## [What you have to do]
From the text on taking it slow in early recovery, list each thing it says a child learns on the way to reading.

:: Text block ::

Take it Slow – When in doubt Pause

So an early lesson may be learning how to pause and think things through. “I don’ t know how to act – I know how to re-act” is a novel reminder that you may not want to rely on your first instinct. Acting on impulse may be romanticized in movies and fantasies, but learning to think first eliminates the need to clean up the consequences of hasty action. Immediate gratification should no longer be the driving force as you learn to weigh consequences and notice how your actions affect those around you. There may well be things requiring immediate action, but remember one can’t tackle that mountain of issues in a day using a spade.

It takes chipping away, one thing at a time, as you began to gain a foothold in stability. While hiding from others was the norm in your addiction, in recovery, an early but necessary change is learning to ask for help. It is not a sign of weakness or incompetence, but rather a healthy way to gauge your behavior and gain insight. It is impossible for a child to learn to read by staring at words on paper. He has to have help to approach the task in a logical sequence. First it’s learning the alphabet and it’s sounds. Then it’s learning phonics, pronunciation and grammar. It’s a slow go at first, but the child has a teacher and text to guide him. Reason being is that he can’t teach himself something he doesn’t know. Such is the case with those new in recovery.

:::
:: Raw data ::

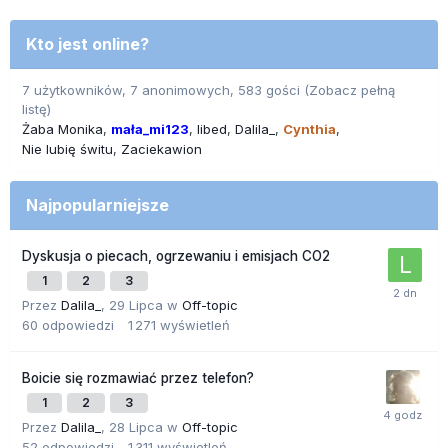
Kto jest online?
7 użytkowników, 7 anonimowych, 583 gości
(Zobacz pełną
listę)
Żaba Monika
mała_mi123
libed
Dalila_
Cynthia
Nie lubię świtu
Zaciekawion
Najpopularniejsze
Dyskusja o piecach, ogrzewaniu i emisjach CO2
1
2
3
Przez
Dalila_
,
29 Lipca
w
Off-topic
60
odpowiedzi
1 271
wyświetleń
Boicie się rozmawiać przez telefon?
1
2
3
Przez
Dalila_
,
28 Lipca
w
Off-topic
52
odpowiedzi
1 311
wyświetleń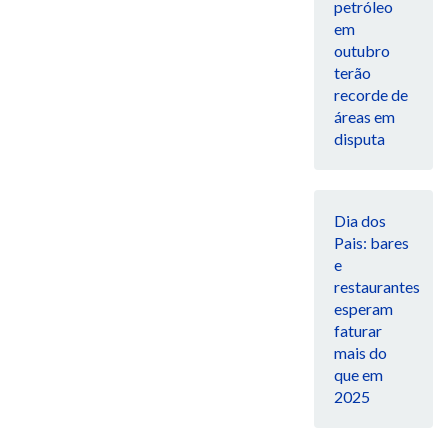
petróleo
em
outubro
terão
recorde de
áreas em
disputa
Dia dos
Pais: bares
e
restaurantes
esperam
faturar
mais do
que em
2025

:::

## [Response to this task]
- The alphabet
- The sounds of the alphabet
- Phonics
- Pronunciation
- Grammar